*** Opening of Material for the task ***

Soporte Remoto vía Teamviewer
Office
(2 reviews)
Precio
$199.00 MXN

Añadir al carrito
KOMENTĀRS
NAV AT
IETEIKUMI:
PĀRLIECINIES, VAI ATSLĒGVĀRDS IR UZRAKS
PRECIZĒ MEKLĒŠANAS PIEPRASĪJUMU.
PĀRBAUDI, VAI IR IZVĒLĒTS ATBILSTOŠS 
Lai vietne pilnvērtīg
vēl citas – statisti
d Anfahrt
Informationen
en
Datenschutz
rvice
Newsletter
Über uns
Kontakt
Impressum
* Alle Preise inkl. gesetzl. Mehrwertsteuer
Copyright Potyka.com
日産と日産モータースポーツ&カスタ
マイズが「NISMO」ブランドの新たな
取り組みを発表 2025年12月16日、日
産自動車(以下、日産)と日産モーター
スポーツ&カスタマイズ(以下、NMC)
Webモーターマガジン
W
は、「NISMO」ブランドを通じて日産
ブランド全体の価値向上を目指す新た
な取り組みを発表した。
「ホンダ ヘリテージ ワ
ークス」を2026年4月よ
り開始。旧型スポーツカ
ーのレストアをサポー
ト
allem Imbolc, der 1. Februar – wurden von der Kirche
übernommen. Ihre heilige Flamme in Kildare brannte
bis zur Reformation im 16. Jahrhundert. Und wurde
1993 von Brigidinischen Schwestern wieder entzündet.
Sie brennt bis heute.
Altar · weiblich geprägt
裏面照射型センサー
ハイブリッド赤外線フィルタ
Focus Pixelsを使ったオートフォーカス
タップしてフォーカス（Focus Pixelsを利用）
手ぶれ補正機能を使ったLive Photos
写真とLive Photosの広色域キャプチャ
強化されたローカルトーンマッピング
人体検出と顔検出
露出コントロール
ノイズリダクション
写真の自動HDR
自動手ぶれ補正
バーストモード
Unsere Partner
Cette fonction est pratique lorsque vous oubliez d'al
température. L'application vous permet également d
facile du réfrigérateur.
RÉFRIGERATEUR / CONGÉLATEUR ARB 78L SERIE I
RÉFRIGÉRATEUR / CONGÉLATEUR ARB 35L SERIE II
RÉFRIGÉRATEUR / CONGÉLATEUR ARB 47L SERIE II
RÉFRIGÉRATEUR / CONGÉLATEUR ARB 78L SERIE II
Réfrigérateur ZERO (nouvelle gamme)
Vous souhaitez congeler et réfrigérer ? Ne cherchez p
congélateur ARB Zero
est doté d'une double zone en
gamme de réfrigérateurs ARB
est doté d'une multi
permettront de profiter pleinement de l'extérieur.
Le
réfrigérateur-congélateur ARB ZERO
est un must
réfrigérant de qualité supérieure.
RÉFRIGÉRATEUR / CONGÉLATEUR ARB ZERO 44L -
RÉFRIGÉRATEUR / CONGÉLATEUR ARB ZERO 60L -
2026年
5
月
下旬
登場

*** Close of Material for the task ***

== Task instructions ==
Please set down again, word for word, only the lines from the start of the entries through the line with "ブランド全体の価値向上を目指す新た", both ends included.

== Output of the exercise ==
Soporte Remoto vía Teamviewer
Office
(2 reviews)
Precio
$199.00 MXN

Añadir al carrito
KOMENTĀRS
NAV AT
IETEIKUMI:
PĀRLIECINIES, VAI ATSLĒGVĀRDS IR UZRAKS
PRECIZĒ MEKLĒŠANAS PIEPRASĪJUMU.
PĀRBAUDI, VAI IR IZVĒLĒTS ATBILSTOŠS 
Lai vietne pilnvērtīg
vēl citas – statisti
d Anfahrt
Informationen
en
Datenschutz
rvice
Newsletter
Über uns
Kontakt
Impressum
* Alle Preise inkl. gesetzl. Mehrwertsteuer
Copyright Potyka.com
日産と日産モータースポーツ&カスタ
マイズが「NISMO」ブランドの新たな
取り組みを発表 2025年12月16日、日
産自動車(以下、日産)と日産モーター
スポーツ&カスタマイズ(以下、NMC)
Webモーターマガジン
W
は、「NISMO」ブランドを通じて日産
ブランド全体の価値向上を目指す新た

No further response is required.